## EXTRAIT
※ ※ ※
La liste est longue de ces protestations populaires qui peuvent faire chuter des gouvernements et affolent les politiques. Le Premier ministre haïtien, d’ailleurs, emporté par la tourmente, a dû démissionner, la troupe ayant tiré sur la foule et tué cinq émeutiers. Les analystes y ont alors regardé de plus près. Le Fonds international pour le développement agricole, agence de l’ONU basée à Rome, a calculé que chaque hausse de 1 % du prix des céréales de base faisait plonger 16 millions de personnes supplémentaires dans l’insécurité alimentaire.

Les damnés de la crise
Insécurité alimentaire : le mot est donc lâché. En juillet 2008, le Programme alimentaire mondial des Nations unies (PAM) relève à la hausse ses estimations. Les stocks mondiaux de céréales ne correspondent plus alors qu’à cinquante jours de consommation. La crise actuelle, déclarent les responsables de l’organisation, pourrait être d’une intensité que nous n’avons jamais connue : elle conjugue en effet des pénuries immédiates, donc une situation d’urgence, et une dégradation structurelle, prévisible sur le long terme.
※ ※ ※
Données d'analyse de scènes aériennes
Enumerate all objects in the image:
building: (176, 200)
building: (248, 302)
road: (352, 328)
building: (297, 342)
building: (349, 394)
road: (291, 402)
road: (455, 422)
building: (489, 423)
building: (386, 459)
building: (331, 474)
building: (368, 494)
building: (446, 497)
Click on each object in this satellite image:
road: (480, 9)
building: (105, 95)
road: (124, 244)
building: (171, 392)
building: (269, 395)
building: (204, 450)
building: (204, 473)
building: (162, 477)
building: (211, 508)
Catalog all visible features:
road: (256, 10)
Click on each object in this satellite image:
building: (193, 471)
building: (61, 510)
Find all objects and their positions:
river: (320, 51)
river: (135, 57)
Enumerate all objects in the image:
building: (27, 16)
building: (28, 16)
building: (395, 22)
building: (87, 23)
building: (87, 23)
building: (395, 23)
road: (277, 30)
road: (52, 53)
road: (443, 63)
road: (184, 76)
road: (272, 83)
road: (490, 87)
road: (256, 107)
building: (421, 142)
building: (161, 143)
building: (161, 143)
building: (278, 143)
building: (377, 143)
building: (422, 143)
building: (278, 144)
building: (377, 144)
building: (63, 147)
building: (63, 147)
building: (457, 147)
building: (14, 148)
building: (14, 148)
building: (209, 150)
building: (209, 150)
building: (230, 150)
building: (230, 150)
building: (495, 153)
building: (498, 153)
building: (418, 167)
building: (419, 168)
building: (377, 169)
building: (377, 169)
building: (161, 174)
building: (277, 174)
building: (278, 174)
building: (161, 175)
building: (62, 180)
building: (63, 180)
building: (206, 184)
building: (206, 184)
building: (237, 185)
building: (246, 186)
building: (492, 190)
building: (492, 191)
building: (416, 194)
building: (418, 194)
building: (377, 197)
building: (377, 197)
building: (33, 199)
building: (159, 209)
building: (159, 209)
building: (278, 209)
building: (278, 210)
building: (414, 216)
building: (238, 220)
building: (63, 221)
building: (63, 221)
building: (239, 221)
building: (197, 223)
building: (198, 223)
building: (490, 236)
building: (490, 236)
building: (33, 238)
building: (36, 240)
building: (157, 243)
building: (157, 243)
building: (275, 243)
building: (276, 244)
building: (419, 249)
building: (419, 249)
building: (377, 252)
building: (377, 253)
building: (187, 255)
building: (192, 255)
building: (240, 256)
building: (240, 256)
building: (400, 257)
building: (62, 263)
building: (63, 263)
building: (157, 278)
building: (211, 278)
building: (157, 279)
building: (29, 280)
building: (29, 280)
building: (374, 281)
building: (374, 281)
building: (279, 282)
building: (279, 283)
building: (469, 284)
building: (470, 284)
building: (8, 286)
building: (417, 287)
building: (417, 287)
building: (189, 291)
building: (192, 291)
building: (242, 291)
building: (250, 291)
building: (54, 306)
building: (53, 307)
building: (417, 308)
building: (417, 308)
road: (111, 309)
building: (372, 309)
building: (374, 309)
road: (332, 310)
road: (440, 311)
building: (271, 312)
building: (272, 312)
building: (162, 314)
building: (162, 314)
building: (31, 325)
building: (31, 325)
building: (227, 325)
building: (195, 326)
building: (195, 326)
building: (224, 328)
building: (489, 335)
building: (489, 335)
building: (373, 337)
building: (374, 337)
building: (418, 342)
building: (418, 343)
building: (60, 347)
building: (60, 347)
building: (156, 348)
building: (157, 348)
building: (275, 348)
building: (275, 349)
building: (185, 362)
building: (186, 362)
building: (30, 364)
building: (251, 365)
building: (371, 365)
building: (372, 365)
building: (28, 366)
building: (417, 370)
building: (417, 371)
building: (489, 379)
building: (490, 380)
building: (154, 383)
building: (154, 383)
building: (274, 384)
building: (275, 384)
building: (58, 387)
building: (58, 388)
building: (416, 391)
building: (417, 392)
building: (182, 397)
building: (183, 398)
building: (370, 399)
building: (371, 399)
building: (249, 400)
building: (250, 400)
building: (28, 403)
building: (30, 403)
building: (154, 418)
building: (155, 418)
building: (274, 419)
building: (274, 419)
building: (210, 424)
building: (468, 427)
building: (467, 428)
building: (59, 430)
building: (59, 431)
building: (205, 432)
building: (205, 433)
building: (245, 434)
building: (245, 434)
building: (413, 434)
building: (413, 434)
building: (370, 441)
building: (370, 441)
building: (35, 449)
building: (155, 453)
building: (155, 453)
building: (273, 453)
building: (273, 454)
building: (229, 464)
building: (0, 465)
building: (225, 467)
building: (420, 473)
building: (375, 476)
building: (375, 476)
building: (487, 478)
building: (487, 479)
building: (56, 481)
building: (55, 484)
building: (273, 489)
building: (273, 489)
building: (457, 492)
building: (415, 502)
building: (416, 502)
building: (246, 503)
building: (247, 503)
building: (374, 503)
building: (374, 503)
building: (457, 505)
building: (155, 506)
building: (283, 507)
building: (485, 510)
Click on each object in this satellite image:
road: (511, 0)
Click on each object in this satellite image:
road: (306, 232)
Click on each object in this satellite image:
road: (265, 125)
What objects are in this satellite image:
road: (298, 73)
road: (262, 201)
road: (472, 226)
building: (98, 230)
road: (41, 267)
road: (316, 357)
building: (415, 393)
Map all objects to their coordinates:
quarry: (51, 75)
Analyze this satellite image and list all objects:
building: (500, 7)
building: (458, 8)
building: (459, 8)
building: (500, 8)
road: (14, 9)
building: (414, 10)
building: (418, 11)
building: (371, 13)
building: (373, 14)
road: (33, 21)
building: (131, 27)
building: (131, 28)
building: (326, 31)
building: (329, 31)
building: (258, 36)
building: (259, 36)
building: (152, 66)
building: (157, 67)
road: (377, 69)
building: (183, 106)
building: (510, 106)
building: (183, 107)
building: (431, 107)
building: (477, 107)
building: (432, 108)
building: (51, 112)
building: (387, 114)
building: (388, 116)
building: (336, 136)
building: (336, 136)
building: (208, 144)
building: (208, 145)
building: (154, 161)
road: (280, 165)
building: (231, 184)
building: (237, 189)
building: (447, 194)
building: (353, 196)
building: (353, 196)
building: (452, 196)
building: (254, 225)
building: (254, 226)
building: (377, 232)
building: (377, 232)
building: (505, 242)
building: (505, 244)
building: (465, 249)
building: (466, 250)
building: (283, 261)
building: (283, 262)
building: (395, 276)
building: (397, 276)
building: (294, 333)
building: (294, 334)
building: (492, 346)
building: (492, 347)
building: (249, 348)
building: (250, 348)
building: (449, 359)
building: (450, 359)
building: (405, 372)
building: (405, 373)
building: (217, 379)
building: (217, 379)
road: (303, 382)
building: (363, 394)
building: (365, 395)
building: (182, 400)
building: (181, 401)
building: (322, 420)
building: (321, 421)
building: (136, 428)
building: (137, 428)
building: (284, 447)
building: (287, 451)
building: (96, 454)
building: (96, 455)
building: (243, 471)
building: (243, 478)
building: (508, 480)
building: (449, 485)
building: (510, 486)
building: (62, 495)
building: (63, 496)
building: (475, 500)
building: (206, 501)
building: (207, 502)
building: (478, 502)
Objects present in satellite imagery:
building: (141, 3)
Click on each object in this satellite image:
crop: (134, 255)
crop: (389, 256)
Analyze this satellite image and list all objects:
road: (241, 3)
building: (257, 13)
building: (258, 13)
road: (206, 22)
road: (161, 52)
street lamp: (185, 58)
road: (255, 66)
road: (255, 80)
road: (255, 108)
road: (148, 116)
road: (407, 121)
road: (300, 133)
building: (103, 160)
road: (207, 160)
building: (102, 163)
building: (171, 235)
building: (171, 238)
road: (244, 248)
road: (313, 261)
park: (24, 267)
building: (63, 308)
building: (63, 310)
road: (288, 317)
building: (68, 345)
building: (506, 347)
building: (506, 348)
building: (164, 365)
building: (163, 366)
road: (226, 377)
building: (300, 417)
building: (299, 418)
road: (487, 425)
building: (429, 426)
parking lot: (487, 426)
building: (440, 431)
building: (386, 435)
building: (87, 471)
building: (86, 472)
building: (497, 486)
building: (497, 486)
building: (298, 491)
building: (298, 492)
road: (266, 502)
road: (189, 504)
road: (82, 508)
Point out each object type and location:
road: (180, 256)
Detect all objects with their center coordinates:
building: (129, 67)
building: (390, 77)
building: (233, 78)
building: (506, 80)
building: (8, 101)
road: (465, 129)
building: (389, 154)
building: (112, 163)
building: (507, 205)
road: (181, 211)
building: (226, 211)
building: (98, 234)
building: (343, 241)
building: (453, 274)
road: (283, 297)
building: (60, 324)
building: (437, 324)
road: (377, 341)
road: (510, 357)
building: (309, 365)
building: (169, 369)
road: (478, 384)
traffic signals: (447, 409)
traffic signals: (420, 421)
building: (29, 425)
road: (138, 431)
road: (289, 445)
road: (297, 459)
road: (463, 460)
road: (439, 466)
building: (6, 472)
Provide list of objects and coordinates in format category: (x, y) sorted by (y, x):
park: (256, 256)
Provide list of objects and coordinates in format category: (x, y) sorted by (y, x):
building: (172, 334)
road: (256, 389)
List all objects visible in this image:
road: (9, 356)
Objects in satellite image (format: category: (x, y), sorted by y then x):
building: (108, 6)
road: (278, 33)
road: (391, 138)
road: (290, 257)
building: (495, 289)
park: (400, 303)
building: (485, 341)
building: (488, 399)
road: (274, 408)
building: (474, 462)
※ ※ ※
## TRAVAIL DEMANDÉ
1. D'après l'extrait sur la crise alimentaire, combien de personnes supplémentaires chaque hausse de 1 % du prix des céréales de base plonge-t-elle dans l'insécurité alimentaire ?
2. Traduisez en anglais cette phrase de l'extrait sur la crise alimentaire : « Les stocks mondiaux de céréales ne correspondent plus alors qu’à cinquante jours de consommation. »
3. Poursuivez l'extrait sur la crise alimentaire mondiale à partir de sa dernière phrase.

## RÉSULTATS OBTENUS
1. 16 millions de personnes supplémentaires.

2. World grain stocks then amounted to no more than fifty days of consumption.

3.
Depuis le début de la décennie, la production mondiale de maïs et de blé a été à sept reprises inférieure aux besoins. Au cours de l’été 2008, le PAM a donc demandé à ses donateurs 2,5 milliards de dollars de plus pour pouvoir, d’ici à la fin de l’année, nourrir les millions de personnes dont la survie immédiate dépend de l’aide d’urgence. Le moins que l’on puisse dire est que son attente a été déçue.
Au total, le nombre des mal nourris de la planète s’achemine vers le milliard d’êtres humains, à savoir plus de 900 millions d’hommes, de femmes et d’enfants. Plus de la moitié de ces affamés a moins de 20 ans. Les mêmes vivent sous le seuil absolu de pauvreté : moins d’un dollar par jour.

Cassandre et les imprécateurs
On se tourne alors vers ceux qui, depuis des années, ont tenté d’alerter l’opinion, les puissants, le monde entier, sur ce qui se préparait. Au premier rang d’entre eux figure Jean Ziegler, un universitaire suisse qui n’a jamais mâché ses mots sur les dérèglements du capitalisme mondial.
Nommé par les Nations unies, en 2002, rapporteur spécial sur le droit à l’alimentation, il écrivait dès le début de 2008 : « Le nombre des victimes de la faim et de la malnutrition augmente chaque année depuis 1996. » Avant d’ajouter : « Toutes les cinq secondes, un enfant de moins de 10 ans meurt de maladies liées à la faim et à la malnutrition. » Enfin, au printemps, devant le Conseil des droits de l’homme des Nations unies réuni à Genève, il s’exclamait : « En 2007, la malnutrition structurelle a tué plus de six millions d’enfants de moins de 6 ans. »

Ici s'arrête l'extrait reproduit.